— start Extracted text —

If your energy needs have grown substantially, perhaps due to adding an electric vehicle or heat pump, a battery alone will not solve the problem. You cannot store energy you do not generate, so expanding your panel array or installing a second system may be necessary. For FiT recipients, the second system approach is strongly recommended to avoid any risk to your valuable tariff payments.
The best time to upgrade is often when your inverter needs replacing. String inverters typically last 10 to 15 years, and if yours is approaching this age, replacing it with a hybrid inverter makes sense even if you do not add a battery immediately. The extra cost of a hybrid over a basic string inverter is only £200 to £400, but it future-proofs your system for battery storage and typically includes much better monitoring capabilities.
Before any upgrade, understanding what your system currently produces is essential. If you lack monitoring, adding this first helps you identify whether underperformance is due to a fault that should be fixed, shading that might benefit from optimisers, or simply normal operation that a battery could enhance. Making informed decisions based on real data will ensure your upgrade delivers the benefits you expect.

— end Extracted text —
— start Records provided —

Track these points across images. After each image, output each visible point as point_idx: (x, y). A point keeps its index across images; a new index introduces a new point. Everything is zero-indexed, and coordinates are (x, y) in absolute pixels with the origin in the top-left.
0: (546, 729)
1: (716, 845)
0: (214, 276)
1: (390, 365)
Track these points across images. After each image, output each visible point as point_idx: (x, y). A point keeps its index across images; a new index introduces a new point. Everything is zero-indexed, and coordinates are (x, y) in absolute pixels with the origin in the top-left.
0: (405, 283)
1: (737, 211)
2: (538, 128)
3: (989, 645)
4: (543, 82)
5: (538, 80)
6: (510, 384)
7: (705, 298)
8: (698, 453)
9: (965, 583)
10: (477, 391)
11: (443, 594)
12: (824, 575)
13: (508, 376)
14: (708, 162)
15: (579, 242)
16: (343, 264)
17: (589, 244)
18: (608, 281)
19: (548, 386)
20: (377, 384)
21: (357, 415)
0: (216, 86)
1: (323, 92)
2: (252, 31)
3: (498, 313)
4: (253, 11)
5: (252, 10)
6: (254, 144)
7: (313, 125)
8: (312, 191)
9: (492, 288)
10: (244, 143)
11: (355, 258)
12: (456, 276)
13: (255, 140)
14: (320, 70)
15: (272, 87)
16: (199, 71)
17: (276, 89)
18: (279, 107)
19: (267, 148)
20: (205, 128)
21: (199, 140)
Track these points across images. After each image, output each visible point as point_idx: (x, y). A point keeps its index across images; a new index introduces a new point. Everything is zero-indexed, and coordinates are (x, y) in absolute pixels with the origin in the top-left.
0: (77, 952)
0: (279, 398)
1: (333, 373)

— end Records provided —

**Problems to work on:**
1. Answer these questions using the solar upgrade passage, one line each:
(a) What approach does it strongly recommend for FiT recipients whose energy needs have grown?
(b) How long do string inverters typically last?
(c) What does it say to add first if a system lacks monitoring?
2. Write a continuation of the solar upgrade passage, starting after its final sentence.
The entries are not needed for any of this work.

**Answer set:**
1.
(a) Installing a second system.
(b) 10 to 15 years.
(c) Monitoring.

2.
If you’re on an early Feed-in Tariff (30p+/kWh), resist the temptation to make major changes to your registered system. Those FiT payments have several years to run and the value of protecting them usually exceeds the upgrade benefit. The second-system strategy lets you add modern capacity (new panels + hybrid inverter + battery) while keeping the original setup exactly as registered. Slightly more expensive, considerably safer.
For everyone else, the biggest practical question is: are you exporting more than 40% of your generation? If yes, a battery will save you meaningful money. If you’re already using 80%+ of what you generate, a battery buys very little – your money is better spent adding panels if you need more energy overall. Check your last 12 months of monitoring data before making the call.